BC teachers have been without a contract since June 2019.The new deal falls within the provincial mandate which caps public sector wage increases at two per cent annually.

“I knew there had been more intense mediation occurring but you can never assume that means things are good,” said Hapke. “There needed to be a willingness on both sides to get to this point and I’m not sure what happened at those tables but so we’re happy that it actually worked in favour of teachers and the public education system.”

Hapke said the contract offer addresses recruitment and retention issues.

“There‘s been language that is already existing in the agreement on leaves that are good for our members, (and) the salary has been addressed,” she said. “While Terri (BCTF president Mooring) has stated it is higher than anything we’ve achieved in the last few rounds, it’s nothing that’s going to cause concern in the public. We did not break that (public sector) mandate.”

In September 2014, BC teachers ended their longest strike in history when they signed a six-year back-dated deal which retained the right the bargain on class size and composition and provided a 7.25 per cent wage increase. The 2013-14 strike, which ended Sept. 17, 2014, kept classrooms closed for 40 days.

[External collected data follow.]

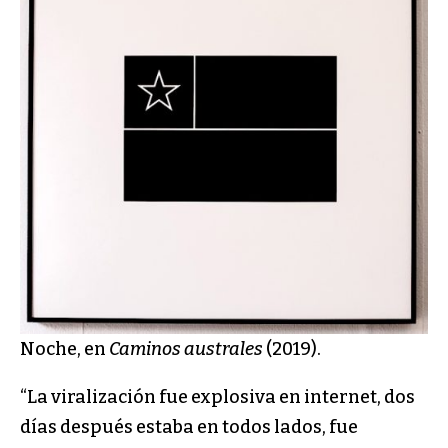
Noche, en
Caminos australes
(2019).
“La viralización fue explosiva en internet, dos
días después estaba en todos lados, fue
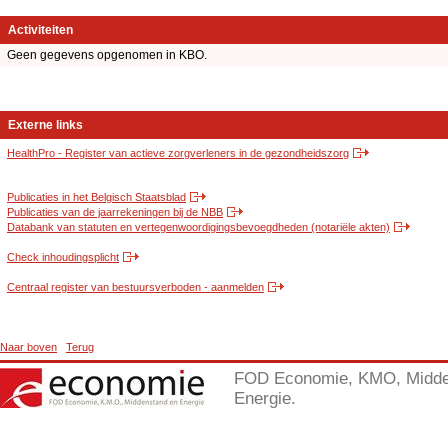
Activiteiten
Geen gegevens opgenomen in KBO.
Externe links
HealthPro - Register van actieve zorgverleners in de gezondheidszorg
Publicaties in het Belgisch Staatsblad
Publicaties van de jaarrekeningen bij de NBB
Databank van statuten en vertegenwoordigingsbevoegdheden (notariële akten)
Check inhoudingsplicht
Centraal register van bestuursverboden - aanmelden
Naar boven
Terug
FOD Economie, KMO, Midde
Energie.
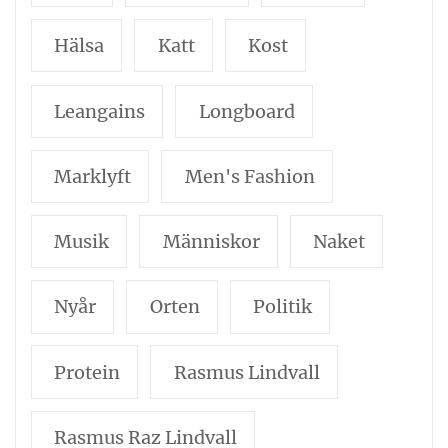
Hälsa
Katt
Kost
Leangains
Longboard
Marklyft
Men's Fashion
Musik
Människor
Naket
Nyår
Orten
Politik
Protein
Rasmus Lindvall
Rasmus Raz Lindvall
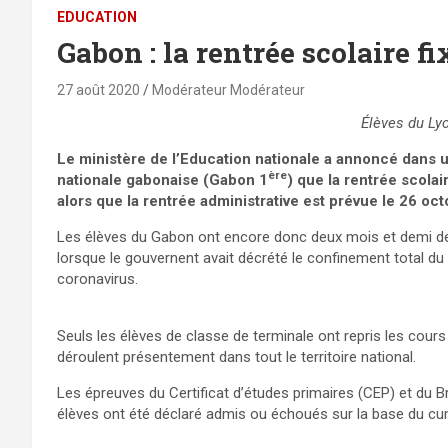
EDUCATION
Gabon : la rentrée scolaire f
27 août 2020
Modérateur Modérateur
Élèves du Ly
Le ministère de l’Education nationale a annoncé dans u
ère
nationale gabonaise (Gabon 1
) que la rentrée scola
alors que la rentrée administrative est prévue le 26 oc
Les élèves du Gabon ont encore donc deux mois et demi de 
lorsque le gouvernent avait décrété le confinement total du
coronavirus.
beğeni takipçi
Seuls les élèves de classe de terminale ont repris les cour
déroulent présentement dans tout le territoire national.
Les épreuves du Certificat d’études primaires (CEP) et du B
élèves ont été déclaré admis ou échoués sur la base du cu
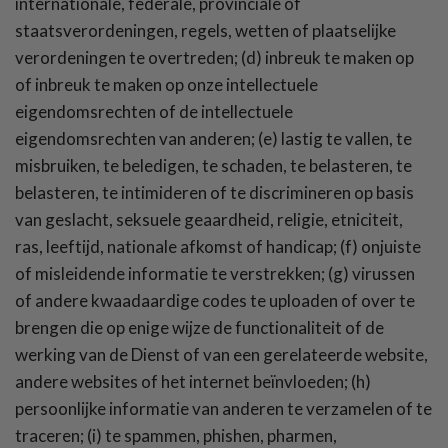
internationale, federale, provinciale of
staatsverordeningen, regels, wetten of plaatselijke
verordeningen te overtreden; (d) inbreuk te maken op
of inbreuk te maken op onze intellectuele
eigendomsrechten of de intellectuele
eigendomsrechten van anderen; (e) lastig te vallen, te
misbruiken, te beledigen, te schaden, te belasteren, te
belasteren, te intimideren of te discrimineren op basis
van geslacht, seksuele geaardheid, religie, etniciteit,
ras, leeftijd, nationale afkomst of handicap; (f) onjuiste
of misleidende informatie te verstrekken; (g) virussen
of andere kwaadaardige codes te uploaden of over te
brengen die op enige wijze de functionaliteit of de
werking van de Dienst of van een gerelateerde website,
andere websites of het internet beïnvloeden; (h)
persoonlijke informatie van anderen te verzamelen of te
traceren; (i) te spammen, phishen, pharmen,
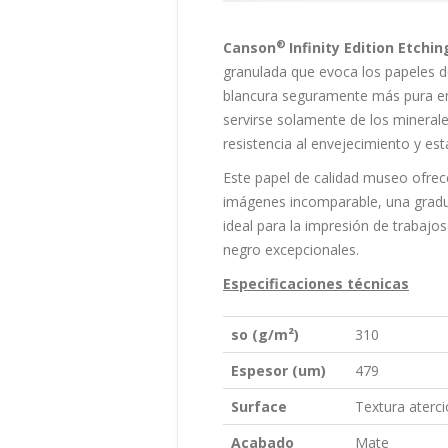
®
Canson
Infinity Edition Etchi
granulada que evoca los papeles de
blancura seguramente más pura en 
servirse solamente de los mineral
resistencia al envejecimiento y esta
Este papel de calidad museo ofrece
imágenes incomparable, una gradua
ideal para la impresión de trabajos
negro excepcionales.
Especificaciones técnicas
so (g/m²)
310
Espesor (um)
479
Surface
Textura aterc
Acabado
Mate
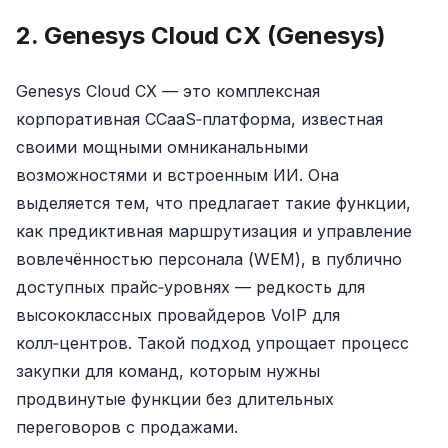
2. Genesys Cloud CX (Genesys)
Genesys Cloud CX — это комплексная
корпоративная CCaaS‑платформа, известная
своими мощными омниканальными
возможностями и встроенным ИИ. Она
выделяется тем, что предлагает такие функции,
как предиктивная маршрутизация и управление
вовлечённостью персонала (WEM), в публично
доступных прайс‑уровнях — редкость для
высококлассных провайдеров VoIP для
колл‑центров. Такой подход упрощает процесс
закупки для команд, которым нужны
продвинутые функции без длительных
переговоров с продажами.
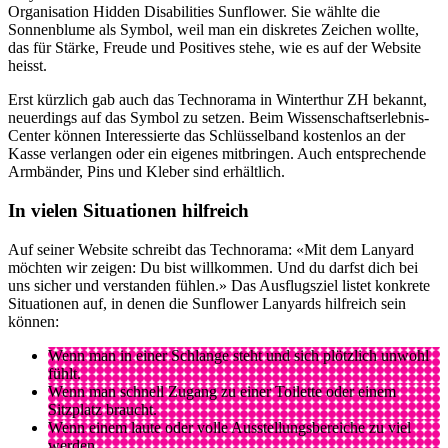
Organisation Hidden Disabilities Sunflower. Sie wählte die
Sonnenblume als Symbol, weil man ein diskretes Zeichen wollte,
das für Stärke, Freude und Positives stehe, wie es auf der Website
heisst.
Erst kürzlich gab auch das Technorama in Winterthur ZH bekannt,
neuerdings auf das Symbol zu setzen. Beim Wissenschaftserlebnis-
Center können Interessierte das Schlüsselband kostenlos an der
Kasse verlangen oder ein eigenes mitbringen. Auch entsprechende
Armbänder, Pins und Kleber sind erhältlich.
In vielen Situationen hilfreich
Auf seiner Website schreibt das Technorama: «Mit dem Lanyard
möchten wir zeigen: Du bist willkommen. Und du darfst dich bei
uns sicher und verstanden fühlen.» Das Ausflugsziel listet konkrete
Situationen auf, in denen die Sunflower Lanyards hilfreich sein
können:
Wenn man in einer Schlange steht und sich plötzlich unwohl
fühlt.
Wenn man schnell Zugang zu einer Toilette oder einem
Sitzplatz braucht.
Wenn einem laute oder volle Ausstellungsbereiche zu viel
werden.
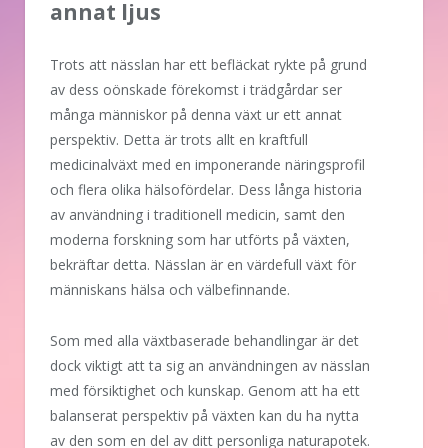
annat ljus
Trots att nässlan har ett befläckat rykte på grund
av dess oönskade förekomst i trädgårdar ser
många människor på denna växt ur ett annat
perspektiv. Detta är trots allt en kraftfull
medicinalväxt med en imponerande näringsprofil
och flera olika hälsofördelar. Dess långa historia
av användning i traditionell medicin, samt den
moderna forskning som har utförts på växten,
bekräftar detta. Nässlan är en värdefull växt för
människans hälsa och välbefinnande.
Som med alla växtbaserade behandlingar är det
dock viktigt att ta sig an användningen av nässlan
med försiktighet och kunskap. Genom att ha ett
balanserat perspektiv på växten kan du ha nytta
av den som en del av ditt personliga naturapotek.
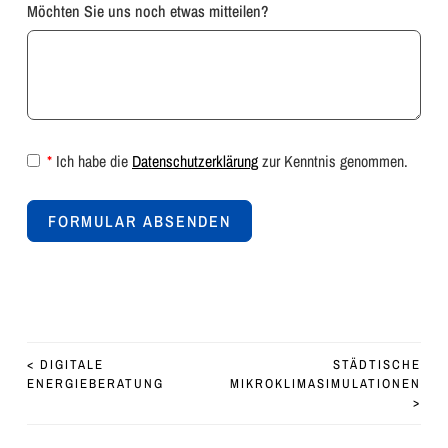
Möchten Sie uns noch etwas mitteilen?
*
Ich habe die
Datenschutzerklärung
zur Kenntnis genommen.
FORMULAR ABSENDEN
Alternative:
BEITRAGS-NAVIGATION
<
DIGITALE
STÄDTISCHE
ENERGIEBERATUNG
MIKROKLIMASIMULATIONEN
>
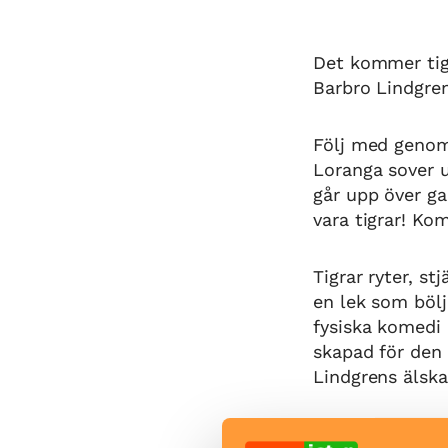
Det kommer tigr
Barbro Lindgre
Följ med genom 
Loranga sover u
går upp över g
vara tigrar! Ko
Tigrar ryter, s
en lek som bölj
fysiska komedi 
skapad för den 
Lindgrens älska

“I, as the president of the local, am very pleased that we did not have to ask our members to go on strike to get a collective agreement,” said Hapke. “That was always our hope, from the moment the NDP went into power, was that we could get an agreement that would involve the teachers not losing money to do so.”

Hapke said the ratification vote will be an online poll. Due to the uncertainty over the coronavirus pandemic she doesn’t foresee that happening for at least a week.

“The typical ratification process would include meetings and school visits and that’s not happening,” she said. “The BCTF executive committee will create a plan and we’ll go forward with that when they’ve created it. With children not on site at this time there is time to get a plan put in place for a ratification process that works for everyone.

“We have 40,000 members in the province and (some of them) they have equity access issues to computers and WiFi and we have to make sure everyone gets the opportunity to safely vote on ratification.”